## Task
From the line that contains "Ingmar Heytze – Voor jou" down to the last line of the data below, transcribe every line exactly.

## Page images and extracted text

Start of Block

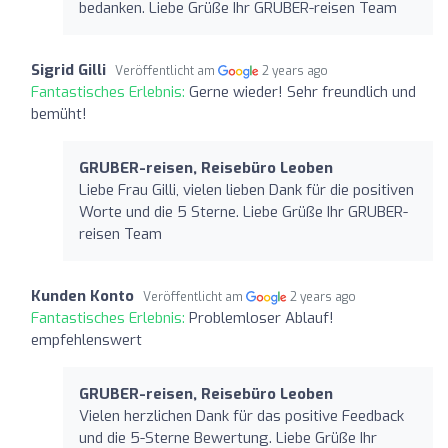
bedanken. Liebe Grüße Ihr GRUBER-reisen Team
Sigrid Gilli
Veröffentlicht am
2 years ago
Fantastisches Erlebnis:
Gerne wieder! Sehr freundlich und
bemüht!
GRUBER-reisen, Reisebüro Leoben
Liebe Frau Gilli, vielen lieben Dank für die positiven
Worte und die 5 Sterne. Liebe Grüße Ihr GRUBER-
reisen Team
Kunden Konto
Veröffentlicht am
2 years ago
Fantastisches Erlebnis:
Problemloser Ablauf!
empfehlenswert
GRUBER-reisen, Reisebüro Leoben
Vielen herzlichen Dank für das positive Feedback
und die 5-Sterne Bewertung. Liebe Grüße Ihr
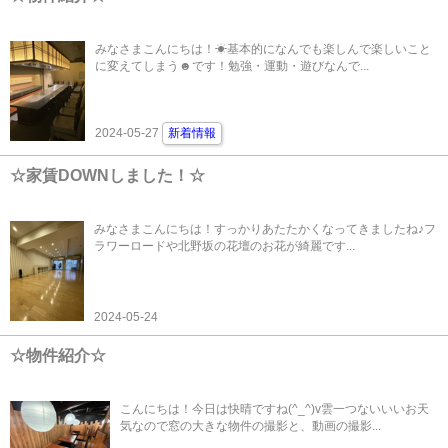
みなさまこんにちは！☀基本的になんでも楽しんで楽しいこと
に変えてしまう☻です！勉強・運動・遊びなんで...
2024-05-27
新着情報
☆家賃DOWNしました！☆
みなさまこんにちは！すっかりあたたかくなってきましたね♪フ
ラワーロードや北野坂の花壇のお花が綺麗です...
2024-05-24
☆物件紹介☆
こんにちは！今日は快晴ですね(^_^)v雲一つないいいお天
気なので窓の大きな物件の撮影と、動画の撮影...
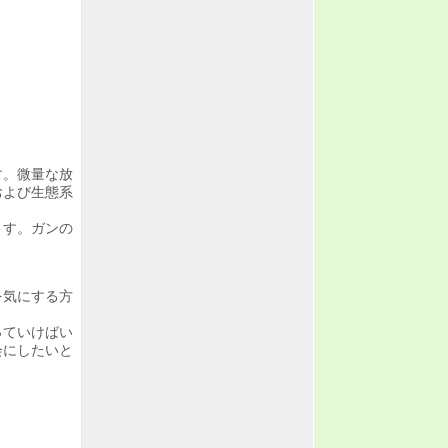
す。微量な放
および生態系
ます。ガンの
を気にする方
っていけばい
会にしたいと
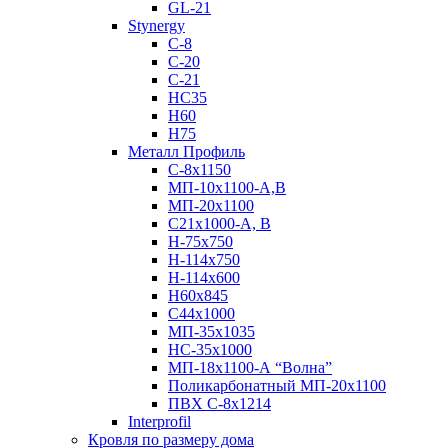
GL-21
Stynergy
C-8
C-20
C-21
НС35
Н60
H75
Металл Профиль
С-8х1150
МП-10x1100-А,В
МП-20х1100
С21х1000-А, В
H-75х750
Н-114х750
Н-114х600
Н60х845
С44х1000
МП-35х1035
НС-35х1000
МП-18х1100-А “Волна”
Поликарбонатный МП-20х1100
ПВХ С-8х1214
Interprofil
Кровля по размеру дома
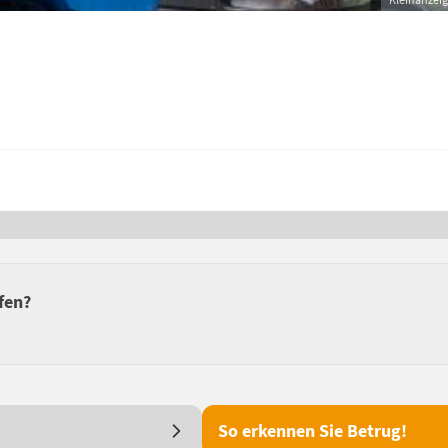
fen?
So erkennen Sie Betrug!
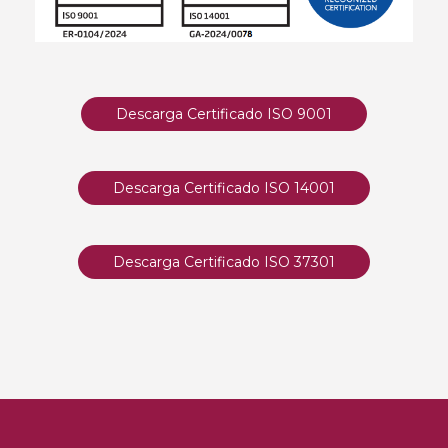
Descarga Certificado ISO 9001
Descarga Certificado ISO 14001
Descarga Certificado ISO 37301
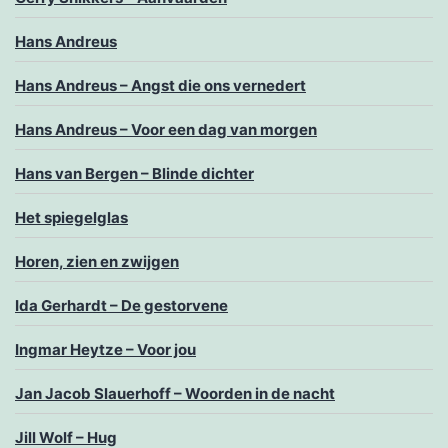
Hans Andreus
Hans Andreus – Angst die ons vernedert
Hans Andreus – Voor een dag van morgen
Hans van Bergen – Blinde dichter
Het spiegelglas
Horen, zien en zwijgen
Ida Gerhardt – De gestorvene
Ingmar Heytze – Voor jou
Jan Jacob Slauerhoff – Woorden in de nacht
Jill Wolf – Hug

End of Block

## Result of this task
Ingmar Heytze – Voor jou
Jan Jacob Slauerhoff – Woorden in de nacht
Jill Wolf – Hug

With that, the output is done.